# Why is the state of a quantum system called "Density $\textbf{Operator}$"?

In quantum mechanics, a $$d$$-dimensional pure state is represented by a vector belonging to a $$d$$-dimensional Hilbert space $$\mathcal{H}^d$$. A mixed state is represented by a density matrix $$\rho \in \mathcal{H}^{d} \otimes {\mathcal{H}^{d*}}$$. Where * denotes the dual.

Operators act on the state $$\rho$$. Why is $$\rho$$ called an operator when it is the object on which operators are acting? What am I missing?

Does this have something to do with the $$C^*$$ algebraic formulation of quantum mechanics? If so please suggest some books on $$C^*$$ algebraic formulation of quantum mechanics.
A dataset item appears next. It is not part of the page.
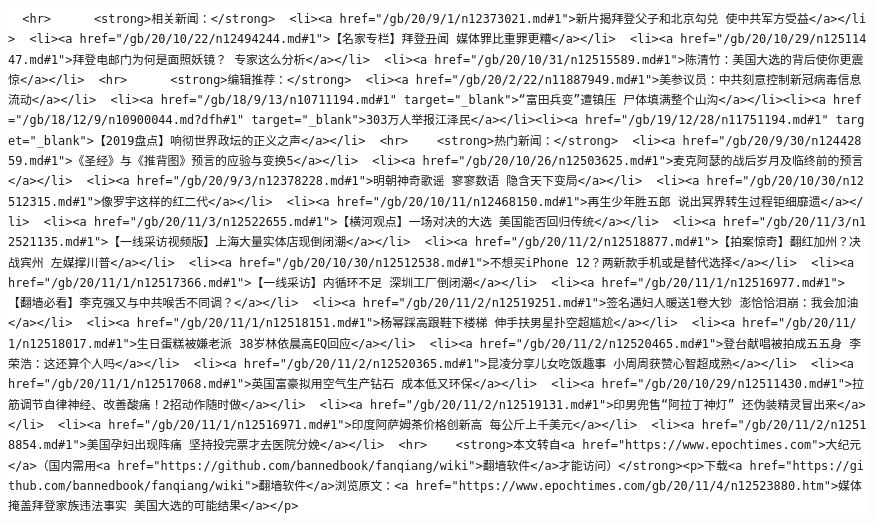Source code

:   	  <hr>      <strong>相关新闻：</strong>  <li><a href="/gb/20/9/1/n12373021.md#1">新片揭拜登父子和北京勾兑 使中共军方受益</a></li>  <li><a href="/gb/20/10/22/n12494244.md#1">【名家专栏】拜登丑闻 媒体罪比重罪更糟</a></li>  <li><a href="/gb/20/10/29/n12511447.md#1">拜登电邮门为何是面照妖镜？ 专家这么分析</a></li>  <li><a href="/gb/20/10/31/n12515589.md#1">陈清竹：美国大选的背后使你更震惊</a></li>  <hr>      <strong>编辑推荐：</strong>  <li><a href="/gb/20/2/22/n11887949.md#1">美参议员：中共刻意控制新冠病毒信息流动</a></li>  <li><a href="/gb/18/9/13/n10711194.md#1" target="_blank">“富田兵变”遭镇压 尸体填满整个山沟</a></li><li><a href="/gb/18/12/9/n10900044.md?dfh#1" target="_blank">303万人举报江泽民</a></li><li><a href="/gb/19/12/28/n11751194.md#1" target="_blank">【2019盘点】响彻世界政坛的正义之声</a></li>  <hr>    <strong>热门新闻：</strong>  <li><a href="/gb/20/9/30/n12442859.md#1">《圣经》与《推背图》预言的应验与变换5</a></li>  <li><a href="/gb/20/10/26/n12503625.md#1">麦克阿瑟的战后岁月及临终前的预言</a></li>  <li><a href="/gb/20/9/3/n12378228.md#1">明朝神奇歌谣 寥寥数语 隐含天下变局</a></li>  <li><a href="/gb/20/10/30/n12512315.md#1">像罗宇这样的红二代</a></li>  <li><a href="/gb/20/10/11/n12468150.md#1">再生少年胜五郎 说出冥界转生过程钜细靡遗</a></li>  <li><a href="/gb/20/11/3/n12522655.md#1">【横河观点】一场对决的大选 美国能否回归传统</a></li>  <li><a href="/gb/20/11/3/n12521135.md#1">【一线采访视频版】上海大量实体店现倒闭潮</a></li>  <li><a href="/gb/20/11/2/n12518877.md#1">【拍案惊奇】翻红加州？决战宾州 左媒撑川普</a></li>  <li><a href="/gb/20/10/30/n12512538.md#1">不想买iPhone 12？两新款手机或是替代选择</a></li>  <li><a href="/gb/20/11/1/n12517366.md#1">【一线采访】内循环不足 深圳工厂倒闭潮</a></li>  <li><a href="/gb/20/11/1/n12516977.md#1">【翻墙必看】李克强又与中共喉舌不同调？</a></li>  <li><a href="/gb/20/11/2/n12519251.md#1">签名遇妇人暖送1卷大钞 澎恰恰泪崩：我会加油</a></li>  <li><a href="/gb/20/11/1/n12518151.md#1">杨幂踩高跟鞋下楼梯 伸手扶男星扑空超尴尬</a></li>  <li><a href="/gb/20/11/1/n12518017.md#1">生日蛋糕被嫌老派 38岁林依晨高EQ回应</a></li>  <li><a href="/gb/20/11/2/n12520465.md#1">登台献唱被拍成五五身 李荣浩：这还算个人吗</a></li>  <li><a href="/gb/20/11/2/n12520365.md#1">昆凌分享儿女吃饭趣事 小周周获赞心智超成熟</a></li>  <li><a href="/gb/20/11/1/n12517068.md#1">英国富豪拟用空气生产钻石 成本低又环保</a></li>  <li><a href="/gb/20/10/29/n12511430.md#1">拉筋调节自律神经、改善酸痛！2招动作随时做</a></li>  <li><a href="/gb/20/11/2/n12519131.md#1">印男兜售“阿拉丁神灯” 还伪装精灵冒出来</a></li>  <li><a href="/gb/20/11/1/n12516971.md#1">印度阿萨姆茶价格创新高 每公斤上千美元</a></li>  <li><a href="/gb/20/11/2/n12518854.md#1">美国孕妇出现阵痛 坚持投完票才去医院分娩</a></li>  <hr>    <strong>本文转自<a href="https://www.epochtimes.com">大纪元</a>（国内需用<a href="https://github.com/bannedbook/fanqiang/wiki">翻墙软件</a>才能访问）</strong><p>下载<a href="https://github.com/bannedbook/fanqiang/wiki">翻墙软件</a>浏览原文：<a href="https://www.epochtimes.com/gb/20/11/4/n12523880.htm">媒体掩盖拜登家族违法事实 美国大选的可能结果</a></p>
• Hi Abhishek Banerjee. Welcome to Phys.SE. Are you also asking why it is called a density matrix? Apr 15 at 14:11
• No, I think I understand why it's a density $\textbf{matrix}$. My confusion is as follows. Is it called an operator just because it has the form of a matrix, which are representations of operators when a basis is chosen? Or does it actually behave like an operator between two vector spaces? Apr 15 at 14:13

The terminology can be confusing because in the phrases "state vector", "pure state", and "mixed state", the word "state" is being used in different ways.

The terms pure state and mixed state do not directly refer to a state vector in the Hilbert space, but to our state of knowledge about the physical system. If we say a system is in a pure state, that means that we can represent the system as a single state vector in Hilbert space.$$^\star$$ If we say the system is in a mixed state, it means that we do not know specifically what state vector represents the system; we can only assign probabilities for the system to be represented by any given state vector.

Pure states can be represented by a state vector in the Hilbert space. Mixed states cannot. On the other hand, while only a pure state can be represented by a state vector, both pure and mixed states can be represented by the density matrix.

The density matrix is an operator, not a state vector, by definition. A ket is a map that takes a bra and produces a complex number. A linear operator is a map that takes one bra and one ket and produces a complex number, and is a bilinear function of the bra and ket. The density matrix is the latter kind of mathematical object. This is clear from the usual way to represent the density matrix as an expansion over state vectors$$^\dagger$$ $$$$\hat{\rho} = \sum_a p_a |\Psi_a\rangle \langle \Psi_a|$$$$ since given a bra $$\langle b |$$ and a ket $$| k \rangle$$, we see that $$\langle b | \hat{\rho} | k \rangle$$ is a complex number, and $$\hat{\rho}$$ is also bilinear function of the bra and ket.

The definitions of pure and mixed states have nothing in particular to do with $$C^\star$$-algebras, which are a way of formalizing the idea of an algebra of observables. You can understand the density matrix without that language.

$$^\star$$If the system is in a pure state, sometimes people will also refer to the state vector itself as the pure state. That's fine so long as the meaning is understood. In this answer, I want to try to clearly distinguish the concepts of a pure state, mixed state, and state vector, so I will intentionally avoid saying this.

$$^\dagger$$ Note this is not a definition of the density matrix, for example see this answer from Emilio Pisanty

• I understand why we need a density matrix, my question is about why is the density matrix being called an operator on the same Hilbert space. Does it take vectors(pure states) to pure states? The definition of the operator that I am implicitly assuming here is it is a linear map between two vector spaces. Apr 15 at 14:18
• @AbhishekBanerjee That's addressed in the second to last paragraph of my answer. It indeed is a linear map that maps kets to kets, or bras to bras. Apr 15 at 14:19
• Is it called an operator because it looks like the representation of an operator(matrix)? Apr 15 at 14:20
• @AbhishekBanerjee The definition of a linear operator in quantum mechanics is that it is a linear map from kets to kets. Or, equivalently, it maps a bra and a ket to a complex number. The density matrix satisfies this definition. Apr 15 at 14:21
• That clears it up, thank you Apr 15 at 15:01